Just the acquisition and use of a reasonable EHR should be “meaningful” enough for everyone.


 Stage 2 Meaningful Use: Core and Menu objectives

17 Core Objectives

1. Use computerized provider order entry (CPOE) for medication, laboratory, and radiology orders.

2. Generate and transmit permissible prescriptions electronically (eRx).

3. Record demographic information.

4. Record and chart changes in vital signs.

5. Record smoking status for patients 13 years old or older.

6. Use clinical decision support to improve performance on high-priority health conditions.

7. Provide patients the ability to view online, download, and transmit their health information.

8. Provide clinical summaries for patients for reach office visit.

9. Protect electronic health information created or maintained by the Certified EHR Technology.

10. Incorporate clinical lab-test results into Certified EHR Technology.

11. Generate lists of patients by specific conditions to use for quality improvement, reduction of disparities, research, or outreach.

12. Use clinically relevant information to identify patients who should receive reminders for preventive/follow-up care.

13. Use certified EHR technology to identify patient-specific education resources.

14. Perform medication reconciliation.

15. Provide summary of care record for each transition of care or referral.

16. Submit electronic data to immunization registries.

17. Use secure electronic messaging to communicate with patients on relevant health information.

6 Menu Objectives

1. Submit electronic syndromic surveillance data to public health agencies.
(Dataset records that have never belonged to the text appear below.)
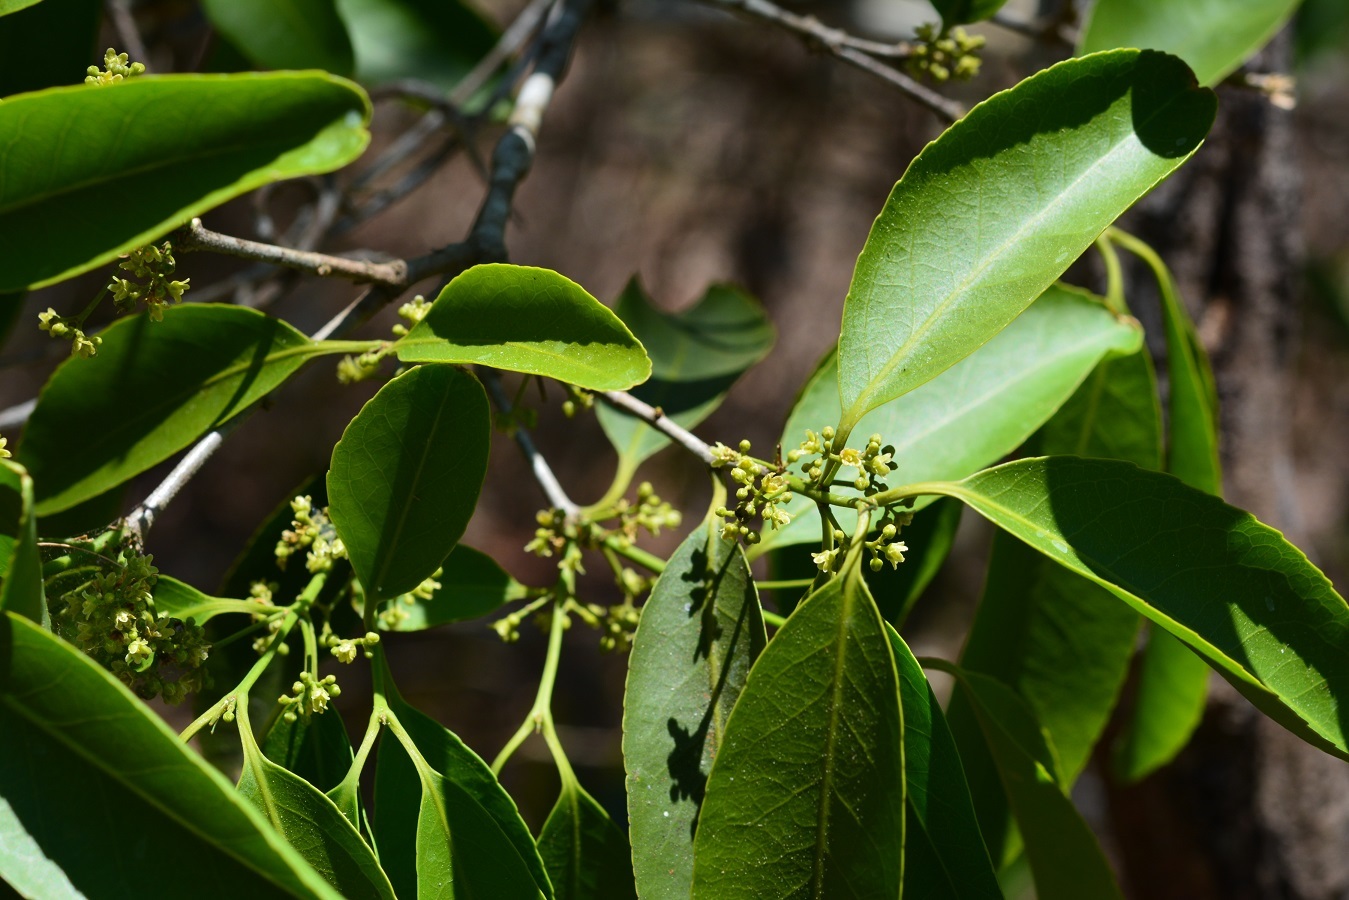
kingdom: Plantae
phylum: Tracheophyta
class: Magnoliopsida
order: Celastrales
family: Celastraceae
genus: Pristimera
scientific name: Pristimera celastroides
2. Record electronic notes in patient records.

3. Imaging results accessible through CEHRT.

4. Record patient family health history.

5. Identify and report cancer cases to a state cancer registry.

6. Identify and report specific cases to a specialized registry (other than a cancer registry).

Abbreviations: CEHRT, certified electronic health record technology; EHR, electronic health record.

Centers for Medicare and Medicaid Services. Stage 2 Overview Tipsheet. Available at: Updated August 2012. Accessed October 20, 2014.   


Dr Schuman, section editor for Peds v2.0, is clinical assistant professor of pediatrics, Geisel School of Medicine at Dartmouth, Lebanon, New Hampshire, and editorial advisory board member of Contemporary Pediatrics. He has nothing to disclose in regard to affiliations with or financial interests in any organizations that may have an interest in any part of this article.